Boxen

Arnold Gjergjaj bezwingt Gogita Gorgiladse in Runde 2 durch K.O.

In der zweiten Runde schlug Gjergjaj seinen Gegner K.O.

Zum ersten Mal in der Geschichte des nationalen Boxverbands Swiss Boxing ist Pratteln Austragungsort eines Boxmeetings. Dabei bezwang Lokalmatador Arnold Gjergjaj seinen Gegner bereits in der zweiten Runde.

Allein die Tatsache, dass rund 750 Menschen ins Kultur- und Sportzentrum (Kuspo) kommen, um der „Nacht der Lokalmatadoren“ beizuwohnen, macht die Premiere zum Erfolg. Triebfeder des Events ist Arnold Gjergjaj, der seit seiner Ankunft aus dem Kosovo vor 18 Jahren in Pratteln heimisch ist. «Pratteln hat mir sehr viel gegeben. Mir war immer klar, dass ich etwas zurückgeben will», betont der Schwergewichtsboxer. 

Der erste Lokalmatador, der nach mehreren Amateurkämpfen den Ring betritt, ist Ismael Martinez. Der Spanier gewinnt seinen Fight im Mittelgewicht gegen den Georgier Levan  Ulikhianani nach Punkten und lässt das Publikum jubeln. «Und jetzt feuern wir alle gemeinsam Arnold an», ruft der 31-Jährige ins Mikrofon, um die Stimmung weiter anzuheizen.

Fokus auf dem Sportlichen

Entsprechend laut wird es, als der Star des Abends sich den Weg zum Ring bahnt. Der 33-Jährige kostet den Heimvorteil aber nicht aus, macht keine grosse Geste und winkt niemandem zu. Der Fokus liegt allein beim Sportlichen. «Natürlich wusste ich, dass meine Familie, meine Freunde und sehr viele Bekannte da waren. Aber das musste ich ausblenden, schliesslich ging es in diesem Moment um mich», so Gjergjaj. Denn der Vergleich mit Gogita Gorgiladse ist mehr als nur ein weiterer Kampf, es soll nach den Niederlagen gegen David Haye und Sean Turner der erste Schritt auf dem Weg zurück an die Spitze sein. 

So konzentriert wie vor dem Kampf ist der 33-Jährige auch, nachdem der Gong ertönt. „The Cobra“ hat im Vorfeld viel im mentalen Bereich gearbeitet und hält sich streng an den Plan. Dieser lautet, seinen Gegner in der ersten Runde mit dem linken Jab auf Distanz zu halten und in Runde 2 mit der Rechten zuzuschlagen. Gleich zu Beginn des zweiten Abschnitts landet der 107-Kilogramm-Fighter mit seiner Rechten zwei Wirkungstreffer. Gorgiladse wird angezählt, steht aber wieder auf. Obwohl der Georgier benommen wirkt, schafft er es in der Folge, Gjergjaj mehrfach zu treffen. Doch der nächste Schlag des Prattlers, es ist ein Jab mit der Linken, der in Gorgiladses Gesicht landet, schickt den Aussenseiter endgültig auf die Bretter. Nach 112 Sekunden in der zweiten Runde heisst der Sieger Arnold Gjergjaj.

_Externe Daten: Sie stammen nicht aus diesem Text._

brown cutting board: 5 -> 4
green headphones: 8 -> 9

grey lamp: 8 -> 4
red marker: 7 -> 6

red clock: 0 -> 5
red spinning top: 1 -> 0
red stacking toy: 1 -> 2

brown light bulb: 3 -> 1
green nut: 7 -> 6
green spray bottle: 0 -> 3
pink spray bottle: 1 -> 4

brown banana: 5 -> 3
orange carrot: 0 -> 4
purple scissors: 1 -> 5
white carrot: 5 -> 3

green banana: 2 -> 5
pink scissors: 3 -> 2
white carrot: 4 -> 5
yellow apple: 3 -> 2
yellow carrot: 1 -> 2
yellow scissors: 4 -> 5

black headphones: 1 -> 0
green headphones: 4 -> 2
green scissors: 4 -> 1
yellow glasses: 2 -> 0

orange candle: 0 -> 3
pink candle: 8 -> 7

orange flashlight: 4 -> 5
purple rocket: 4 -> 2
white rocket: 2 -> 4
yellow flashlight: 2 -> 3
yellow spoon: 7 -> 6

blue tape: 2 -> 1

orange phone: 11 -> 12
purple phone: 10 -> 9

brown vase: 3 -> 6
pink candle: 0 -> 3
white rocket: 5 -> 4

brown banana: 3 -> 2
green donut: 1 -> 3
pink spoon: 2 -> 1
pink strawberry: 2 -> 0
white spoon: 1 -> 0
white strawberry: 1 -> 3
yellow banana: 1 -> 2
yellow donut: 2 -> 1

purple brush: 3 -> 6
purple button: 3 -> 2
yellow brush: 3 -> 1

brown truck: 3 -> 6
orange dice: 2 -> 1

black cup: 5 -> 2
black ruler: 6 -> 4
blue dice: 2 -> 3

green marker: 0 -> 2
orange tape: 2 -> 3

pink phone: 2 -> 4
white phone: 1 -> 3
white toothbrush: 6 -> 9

«Wäre bereit für acht Runden gewesen»

«Es ist ein sehr schönes Gefühl», sagt der Lokalheld nach seiner Rückkehr auf die Siegerstrasse und wähnt sich «auf dem richtigen Weg. Aber ich brauche noch ein paar Kämpfe, um auf mein Top-Niveau zu kommen.» Dass das Duell gegen Gorgiladse möglicherweise zu kurz für eine echte Standortbestimmung gewesen ist, verneint er. «Im Boxen kann man die Dauer eines Kampfs nicht planen. Ich habe hart trainiert und wäre bereit gewesen, über die vollen acht Runden zu gehen.» 

Nach dem Sieg beginnt im Ring eine Fotosession der ungewöhnlichen Sorte. Die vielen Bekannten, die im Publikum sitzen, begrüssen den Boxer persönlich und lassen sich mit ihm ablichten. Der bestens gelaunte Arnold Gjergjaj ist für jeden Schwatz, jede Umarmung und jedes Bild zu haben. Ringsprecher Benjamin Bruni muss nach einer Viertelstunde alle bitten, den Ring zu verlassen, damit dieser abgebaut werden kann. Also wird die Sache einfach nebendran fortgesetzt. 30 Minuten nach Kampfende sind die meisten Besucher mittlerweile an der Bar im Kuspo, doch Lokalmatador Gjergjaj ist immer noch in kurzen Hosen in der Halle auf Tuchfühlung mit den Fans und zeigt auf seine Art, dass er in der Tat genug Luft für acht Runden gehabt hätte.